Last Friday I hit rock bottom. I had gone through several days of stop and go contractions... 1 hour of 8-15 mins apart, and then hours of nothing. I was so beyond frustrated by this. When I woke up \Friday morning, I was a blubbering, crying mess. I couldn't stop crying! Through tears I emailed my doula Katie and just poured my heart out to her. I was tired of the teasing contractions and wanting them to just keep going. I was also suddenly feeling the pressure of being faced with the decision of whether or not to induce before my Doctor goes out of town. Katie called me as soon as she read my email! She talked me off the ledge... she told me that this is all very normal, that my body is just preparing for the real thing. I wasn't even at my due date yet, so there is no reason to worry why it isn't happening yet. She also encouraged me to not even think about inducing yet. She even said that it may be okay if I choose not to induce at all and just trust God's timing of it all. She said even if I go into labor during the few days that my Doctor is gone, there are several very supportive Doctors that are usually on call for Dr. C. that would most likely allow for my VBAC without a struggle. It made me feel so much better about it all. I don't want that extra stress and burden. She encouraged me to listen to some praise music, pray, and just relax. So I took her advice... I put on a Selah album and started doing the dishes as I listened. A song came on, that stopped me in my tracks. It's called "Hold on." Hold on, just a little bit longer, hold on... if you think you can't make it one more day, just hold on! I mean seriously?? Could those words have been more tailor made for me right at that moment? I just stood there and cried some more, but this time tears of joy! Thankful that I know that it is all in God's hands, and I can hold on just a little bit longer... it won't last forever, eventually this baby will come out!!
On Saturday, I woke up in the best mood! Amazing what a difference a day makes... but I was determined to not be discouraged, to know that these "practice" contractions are not all for nothing! They are warming up for the real thing!
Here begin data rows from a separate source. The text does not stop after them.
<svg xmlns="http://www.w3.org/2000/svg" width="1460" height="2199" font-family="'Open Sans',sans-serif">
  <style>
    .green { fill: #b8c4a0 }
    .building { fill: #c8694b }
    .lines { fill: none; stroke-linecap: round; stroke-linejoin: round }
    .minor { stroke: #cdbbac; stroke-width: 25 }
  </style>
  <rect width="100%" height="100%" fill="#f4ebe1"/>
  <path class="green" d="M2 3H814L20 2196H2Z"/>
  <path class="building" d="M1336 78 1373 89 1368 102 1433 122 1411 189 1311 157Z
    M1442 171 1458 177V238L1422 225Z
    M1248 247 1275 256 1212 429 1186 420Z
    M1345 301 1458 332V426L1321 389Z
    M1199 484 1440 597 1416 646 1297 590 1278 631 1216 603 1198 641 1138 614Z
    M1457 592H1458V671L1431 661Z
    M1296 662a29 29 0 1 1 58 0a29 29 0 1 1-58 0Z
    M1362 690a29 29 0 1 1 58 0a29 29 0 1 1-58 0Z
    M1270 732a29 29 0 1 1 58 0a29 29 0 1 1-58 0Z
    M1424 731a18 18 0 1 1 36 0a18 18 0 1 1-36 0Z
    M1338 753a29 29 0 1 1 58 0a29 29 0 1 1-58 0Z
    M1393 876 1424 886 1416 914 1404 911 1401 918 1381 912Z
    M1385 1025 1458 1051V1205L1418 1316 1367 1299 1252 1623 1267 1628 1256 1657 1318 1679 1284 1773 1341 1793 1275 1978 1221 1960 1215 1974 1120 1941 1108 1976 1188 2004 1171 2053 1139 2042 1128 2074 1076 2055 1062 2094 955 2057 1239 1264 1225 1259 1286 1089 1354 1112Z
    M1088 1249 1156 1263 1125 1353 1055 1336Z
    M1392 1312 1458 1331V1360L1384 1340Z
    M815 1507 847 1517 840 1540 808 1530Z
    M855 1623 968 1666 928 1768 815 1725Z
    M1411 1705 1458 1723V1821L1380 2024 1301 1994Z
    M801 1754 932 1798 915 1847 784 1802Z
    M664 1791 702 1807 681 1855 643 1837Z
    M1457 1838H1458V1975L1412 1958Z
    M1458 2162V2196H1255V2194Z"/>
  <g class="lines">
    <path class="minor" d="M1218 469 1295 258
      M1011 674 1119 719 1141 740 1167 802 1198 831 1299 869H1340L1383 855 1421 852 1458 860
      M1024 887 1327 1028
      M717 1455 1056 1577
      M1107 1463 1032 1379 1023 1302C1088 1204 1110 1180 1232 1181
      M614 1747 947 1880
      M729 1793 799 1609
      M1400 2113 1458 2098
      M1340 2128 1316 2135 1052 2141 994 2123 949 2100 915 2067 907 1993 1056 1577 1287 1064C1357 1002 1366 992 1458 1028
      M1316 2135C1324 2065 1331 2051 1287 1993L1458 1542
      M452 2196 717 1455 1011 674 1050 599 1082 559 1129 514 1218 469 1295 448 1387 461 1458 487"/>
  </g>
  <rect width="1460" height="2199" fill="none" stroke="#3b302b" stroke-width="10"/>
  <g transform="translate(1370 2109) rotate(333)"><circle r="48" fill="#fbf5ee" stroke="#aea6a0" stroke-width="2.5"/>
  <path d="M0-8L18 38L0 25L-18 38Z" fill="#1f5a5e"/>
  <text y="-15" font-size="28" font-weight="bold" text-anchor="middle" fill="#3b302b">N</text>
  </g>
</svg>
Last night I had consistent contractions throughout the entire Super Bowl! I timed them the whole time, ranging from 6-15 mins apart, but generally between 6-8, lasting about a minute each. I was encouraged! I went to bed... slept for about 2 hours and was woken up by some intense back pain and more contractions. These were about 5-6 mins. apart! I couldn't fall back asleep, so I got up and ate a bowl of cereal and timed my contractions. Finally, a couple of hours later, I was able to go back to bed and fall asleep. I slept mostly the rest of the night. Either the contractions slowed down or just weren't intense enough to wake me back up. I am still encouraged, even though they have slowed down this morning! They seemed more real than ever last night.
So these are the ramblings of a 40 week pregnant woman... I am getting excited and nervous for the real thing to start up! I will keep you all posted.